• 原文:
+--
1.一种快速提取石蜡组织rna的试剂盒,其特征在于,包括以下组分:
脱蜡混合液bufferal:0.5~1.5%的tween-20(v/v)、5~15mm的tris·cl;
裂解液bufferrlt:400~600mm的tris·cl,15~25mm的edta,质量分数0.1~1%的sds,80~120mm的dtt;
dnasei工作混合液:8~12mm的tris·cl、0.1mm的cacl2、8~12mm的mncl2和dnasei0.5~7.5u/μl;
纯化液1:1~5%chelex-100(m/v,g/ml),溶剂为te缓冲液;
纯化液2:4~7%chelex-100(m/v,g/ml),溶剂为depc处理水;
蛋白酶k。
+--
• 提取信息:

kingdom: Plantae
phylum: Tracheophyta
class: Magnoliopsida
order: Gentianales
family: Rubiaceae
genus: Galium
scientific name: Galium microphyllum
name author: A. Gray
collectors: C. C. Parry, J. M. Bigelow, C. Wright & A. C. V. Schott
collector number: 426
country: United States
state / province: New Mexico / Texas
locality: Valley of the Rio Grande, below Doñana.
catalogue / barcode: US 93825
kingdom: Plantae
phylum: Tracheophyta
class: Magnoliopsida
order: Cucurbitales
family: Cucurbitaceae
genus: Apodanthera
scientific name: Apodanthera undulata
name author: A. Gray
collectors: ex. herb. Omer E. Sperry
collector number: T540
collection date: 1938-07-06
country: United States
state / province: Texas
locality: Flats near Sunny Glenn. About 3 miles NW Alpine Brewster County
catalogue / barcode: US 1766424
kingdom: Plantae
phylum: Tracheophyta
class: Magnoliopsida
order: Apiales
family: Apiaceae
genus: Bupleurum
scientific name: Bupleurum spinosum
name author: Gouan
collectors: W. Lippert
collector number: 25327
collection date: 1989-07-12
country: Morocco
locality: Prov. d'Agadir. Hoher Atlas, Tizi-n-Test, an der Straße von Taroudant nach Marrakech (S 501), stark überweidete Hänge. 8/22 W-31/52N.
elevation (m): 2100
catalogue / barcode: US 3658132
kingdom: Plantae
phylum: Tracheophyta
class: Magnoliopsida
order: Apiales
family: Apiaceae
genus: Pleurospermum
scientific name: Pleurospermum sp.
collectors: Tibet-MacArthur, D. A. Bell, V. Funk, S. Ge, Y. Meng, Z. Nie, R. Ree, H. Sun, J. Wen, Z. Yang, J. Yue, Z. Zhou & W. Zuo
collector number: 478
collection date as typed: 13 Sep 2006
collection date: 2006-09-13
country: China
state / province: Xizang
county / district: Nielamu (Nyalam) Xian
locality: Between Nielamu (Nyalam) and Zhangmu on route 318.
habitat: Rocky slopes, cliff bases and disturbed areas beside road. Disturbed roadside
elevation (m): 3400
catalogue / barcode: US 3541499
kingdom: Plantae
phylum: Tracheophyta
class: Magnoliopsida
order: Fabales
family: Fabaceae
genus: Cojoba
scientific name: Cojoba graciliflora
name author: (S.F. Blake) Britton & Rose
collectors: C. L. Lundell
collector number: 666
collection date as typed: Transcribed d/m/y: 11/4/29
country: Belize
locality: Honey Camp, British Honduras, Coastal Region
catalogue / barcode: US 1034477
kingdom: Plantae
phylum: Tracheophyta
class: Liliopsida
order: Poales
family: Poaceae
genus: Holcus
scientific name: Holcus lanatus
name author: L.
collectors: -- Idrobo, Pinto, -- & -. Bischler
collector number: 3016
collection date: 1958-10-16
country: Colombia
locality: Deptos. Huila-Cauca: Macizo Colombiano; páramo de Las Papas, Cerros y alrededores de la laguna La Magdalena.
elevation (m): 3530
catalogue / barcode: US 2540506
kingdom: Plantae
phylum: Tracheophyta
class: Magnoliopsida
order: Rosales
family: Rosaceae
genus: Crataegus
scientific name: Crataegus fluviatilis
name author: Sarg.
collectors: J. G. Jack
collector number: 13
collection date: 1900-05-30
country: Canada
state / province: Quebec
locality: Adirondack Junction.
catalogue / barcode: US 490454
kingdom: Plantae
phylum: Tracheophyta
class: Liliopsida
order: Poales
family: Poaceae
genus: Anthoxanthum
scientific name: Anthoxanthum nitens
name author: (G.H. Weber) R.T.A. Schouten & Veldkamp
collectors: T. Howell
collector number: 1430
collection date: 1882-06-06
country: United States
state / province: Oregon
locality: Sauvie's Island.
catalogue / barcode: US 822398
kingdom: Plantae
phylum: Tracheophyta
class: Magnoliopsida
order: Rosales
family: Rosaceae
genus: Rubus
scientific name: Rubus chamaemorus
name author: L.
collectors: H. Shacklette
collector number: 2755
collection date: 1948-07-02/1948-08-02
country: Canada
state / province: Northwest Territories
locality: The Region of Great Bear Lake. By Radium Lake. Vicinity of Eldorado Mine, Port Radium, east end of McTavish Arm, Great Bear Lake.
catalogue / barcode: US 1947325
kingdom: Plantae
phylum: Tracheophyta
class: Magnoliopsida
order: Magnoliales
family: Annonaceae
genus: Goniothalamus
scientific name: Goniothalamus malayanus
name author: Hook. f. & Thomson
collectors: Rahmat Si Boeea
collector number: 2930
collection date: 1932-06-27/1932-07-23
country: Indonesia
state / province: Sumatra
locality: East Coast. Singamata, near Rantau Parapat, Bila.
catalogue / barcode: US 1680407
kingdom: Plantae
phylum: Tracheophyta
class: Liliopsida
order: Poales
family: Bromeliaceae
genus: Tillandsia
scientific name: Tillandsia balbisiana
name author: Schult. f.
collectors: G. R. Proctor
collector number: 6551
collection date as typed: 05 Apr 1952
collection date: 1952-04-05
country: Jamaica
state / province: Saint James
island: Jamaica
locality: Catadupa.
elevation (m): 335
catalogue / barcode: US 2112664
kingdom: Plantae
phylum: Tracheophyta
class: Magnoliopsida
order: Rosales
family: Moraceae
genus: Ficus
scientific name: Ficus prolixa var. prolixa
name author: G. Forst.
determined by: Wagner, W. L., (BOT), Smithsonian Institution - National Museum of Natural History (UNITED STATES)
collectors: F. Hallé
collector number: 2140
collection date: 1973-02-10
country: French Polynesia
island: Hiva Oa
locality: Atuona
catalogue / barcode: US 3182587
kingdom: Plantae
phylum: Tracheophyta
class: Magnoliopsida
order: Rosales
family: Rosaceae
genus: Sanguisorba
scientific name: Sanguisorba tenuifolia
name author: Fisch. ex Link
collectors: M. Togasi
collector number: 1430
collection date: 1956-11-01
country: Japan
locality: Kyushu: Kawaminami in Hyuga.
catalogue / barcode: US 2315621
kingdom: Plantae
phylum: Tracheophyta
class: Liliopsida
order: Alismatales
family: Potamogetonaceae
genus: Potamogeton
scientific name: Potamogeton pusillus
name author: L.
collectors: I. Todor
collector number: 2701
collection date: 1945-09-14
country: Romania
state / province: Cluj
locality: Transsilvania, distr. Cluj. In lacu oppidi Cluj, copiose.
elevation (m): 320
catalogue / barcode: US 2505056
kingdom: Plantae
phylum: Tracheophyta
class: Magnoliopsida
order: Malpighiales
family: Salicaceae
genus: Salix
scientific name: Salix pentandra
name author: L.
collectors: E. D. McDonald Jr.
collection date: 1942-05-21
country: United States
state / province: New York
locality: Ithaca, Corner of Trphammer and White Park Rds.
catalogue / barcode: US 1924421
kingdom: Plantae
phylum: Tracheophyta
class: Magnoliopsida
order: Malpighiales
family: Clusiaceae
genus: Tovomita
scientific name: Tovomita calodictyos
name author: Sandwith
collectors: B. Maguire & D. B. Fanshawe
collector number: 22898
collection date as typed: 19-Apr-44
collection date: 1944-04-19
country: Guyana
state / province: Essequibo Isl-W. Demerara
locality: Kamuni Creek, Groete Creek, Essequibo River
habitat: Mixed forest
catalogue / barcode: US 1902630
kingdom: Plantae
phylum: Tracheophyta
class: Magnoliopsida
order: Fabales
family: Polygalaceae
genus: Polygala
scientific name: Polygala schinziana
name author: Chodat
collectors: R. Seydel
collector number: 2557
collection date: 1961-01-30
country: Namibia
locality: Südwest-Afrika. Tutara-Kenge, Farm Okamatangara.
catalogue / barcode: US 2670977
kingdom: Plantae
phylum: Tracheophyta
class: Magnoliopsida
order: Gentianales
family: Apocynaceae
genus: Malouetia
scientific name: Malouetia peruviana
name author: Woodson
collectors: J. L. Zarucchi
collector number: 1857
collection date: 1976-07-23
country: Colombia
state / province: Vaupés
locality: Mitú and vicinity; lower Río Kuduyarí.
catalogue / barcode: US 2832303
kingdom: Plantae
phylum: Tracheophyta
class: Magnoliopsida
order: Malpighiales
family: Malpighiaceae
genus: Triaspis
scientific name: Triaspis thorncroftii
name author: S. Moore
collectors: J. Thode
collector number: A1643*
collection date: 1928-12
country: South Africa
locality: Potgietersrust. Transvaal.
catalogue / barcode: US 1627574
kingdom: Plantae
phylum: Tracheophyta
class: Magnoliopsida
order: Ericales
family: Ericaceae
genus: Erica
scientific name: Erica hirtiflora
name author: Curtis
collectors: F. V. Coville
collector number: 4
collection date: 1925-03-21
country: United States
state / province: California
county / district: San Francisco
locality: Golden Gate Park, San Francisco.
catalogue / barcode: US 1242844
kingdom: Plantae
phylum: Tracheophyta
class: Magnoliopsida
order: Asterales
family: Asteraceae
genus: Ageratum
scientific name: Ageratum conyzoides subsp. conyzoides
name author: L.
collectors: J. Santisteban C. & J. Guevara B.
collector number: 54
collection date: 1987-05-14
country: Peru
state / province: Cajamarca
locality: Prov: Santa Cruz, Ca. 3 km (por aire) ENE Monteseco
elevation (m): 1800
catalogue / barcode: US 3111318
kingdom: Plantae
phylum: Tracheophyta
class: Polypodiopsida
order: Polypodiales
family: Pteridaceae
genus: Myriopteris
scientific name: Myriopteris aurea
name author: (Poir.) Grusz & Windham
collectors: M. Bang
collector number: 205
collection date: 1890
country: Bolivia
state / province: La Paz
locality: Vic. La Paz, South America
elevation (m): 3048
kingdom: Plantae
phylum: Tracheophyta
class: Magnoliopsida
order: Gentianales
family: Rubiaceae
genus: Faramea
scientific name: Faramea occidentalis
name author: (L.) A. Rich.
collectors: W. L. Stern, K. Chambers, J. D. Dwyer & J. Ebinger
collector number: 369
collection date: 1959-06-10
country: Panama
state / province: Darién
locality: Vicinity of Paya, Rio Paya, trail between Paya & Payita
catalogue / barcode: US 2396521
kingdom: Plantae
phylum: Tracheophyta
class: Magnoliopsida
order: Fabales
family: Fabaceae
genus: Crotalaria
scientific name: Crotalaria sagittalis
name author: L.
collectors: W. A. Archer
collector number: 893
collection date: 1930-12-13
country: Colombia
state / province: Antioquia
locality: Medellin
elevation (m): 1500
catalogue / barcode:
+--
• 任务列表:
[a] 请根据原文，列出该试剂盒包括的全部组分名称。
[b] 请根据原文回答下列问题：
(i) 纯化液1以什么为溶剂？
(ii) 裂解液bufferrlt中edta的浓度范围是多少？
(iii) dnasei工作混合液中cacl2的浓度是多少？

• 参考答案:
[a]
脱蜡混合液bufferal
裂解液bufferrlt
dnasei工作混合液
纯化液1
纯化液2
蛋白酶k

[b]
(i) te缓冲液。
(ii) 15~25mm。
(iii) 0.1mm。